# Where can I download Opera radio recordings?



## JSBach85 (Feb 18, 2017)

Do you know a website where I can download opera recordings from radio broadcasts? Is that legal?

Thank you in advance.


----------



## Meyerbeer Smith (Mar 25, 2016)

There are a _lot_ on YouTube.


----------



## Taggart (Feb 14, 2013)

You Tube terms of service are quite clear:



> you agree not to access Content or any reason other than your personal, non-commercial use solely as intended through and permitted by the normal functionality of the Service, and solely for Streaming. "Streaming" means a contemporaneous digital transmission of the material by YouTube via the Internet to a user operated Internet enabled device in such a manner that the data is intended for real-time viewing and *not intended to be downloaded* (either permanently or temporarily), copied, stored, or redistributed by the user.
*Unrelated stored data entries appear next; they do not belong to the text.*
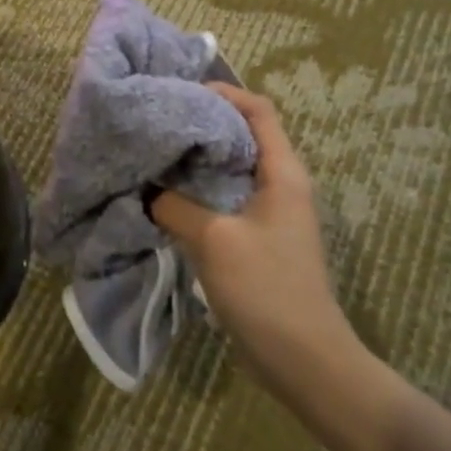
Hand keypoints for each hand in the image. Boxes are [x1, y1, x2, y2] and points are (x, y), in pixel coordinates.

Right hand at [151, 83, 360, 378]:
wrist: (304, 359)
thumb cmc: (266, 288)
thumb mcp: (215, 239)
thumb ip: (175, 206)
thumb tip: (146, 189)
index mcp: (283, 173)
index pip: (259, 111)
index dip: (224, 93)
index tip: (180, 91)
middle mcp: (280, 186)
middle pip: (241, 137)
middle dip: (200, 125)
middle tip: (156, 122)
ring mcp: (269, 215)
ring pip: (229, 171)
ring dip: (194, 162)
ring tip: (153, 155)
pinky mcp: (256, 241)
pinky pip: (223, 202)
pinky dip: (195, 193)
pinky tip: (164, 199)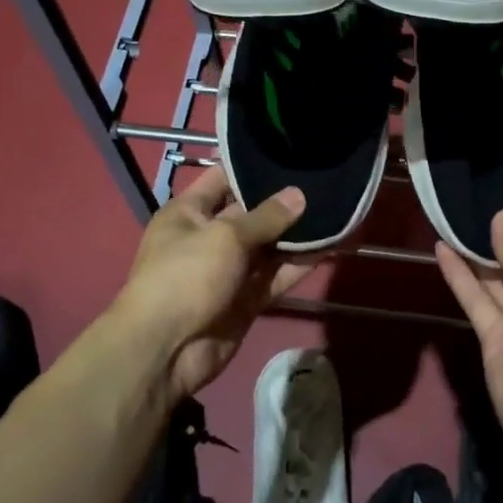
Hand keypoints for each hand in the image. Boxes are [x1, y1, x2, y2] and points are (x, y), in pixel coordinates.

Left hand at [116, 168, 314, 397]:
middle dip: (284, 202)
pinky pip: (276, 277)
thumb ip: (265, 217)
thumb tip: (299, 195)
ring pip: (268, 247)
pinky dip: (299, 266)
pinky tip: (330, 248)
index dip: (252, 167)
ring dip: (297, 235)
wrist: (166, 350)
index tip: (290, 153)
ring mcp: (228, 271)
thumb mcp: (225, 237)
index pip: (222, 179)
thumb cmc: (185, 277)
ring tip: (337, 212)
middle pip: (251, 213)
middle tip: (324, 182)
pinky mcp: (246, 300)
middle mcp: (208, 237)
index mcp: (189, 213)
TC cannot countenance any breach of copyright.


----------



## JSBach85 (Feb 18, 2017)

SimonTemplar said:


> There are a _lot_ on YouTube.


Thank you for letting me know that. Some years ago I downloaded some operas but every of them were live concerts that had never been recorded in any label. I don't know who records those live concerts and if it's legal or not. The live concerts were italian baroque operas mainly from Handel, Vivaldi, Hasse, Galuppi and Pergolesi. Some of them had not even been recorded in CD so the only way to listen such operas were those mp3 belonging to live concerts. Just an example but this one exists in CD with other vocal casts/performers:

Handel - Giulio Cesare, Paris, Location : Salle Pleyel, Saturday 14 June 2008, Broadcast : Radio Classique, Monday 29 September 2008, Freiburger Barockorchester, Rene Jacobs.


----------



## Pugg (Aug 8, 2014)

JSBach85 said:


> Do you know a website where I can download opera recordings from radio broadcasts? Is that legal?
> 
> Thank you in advance.


If I want to record something from radio or Television I do so, that is for my use only, see no harm in that.
No such thing as a classical radio t.v station in your neck of the woods?


----------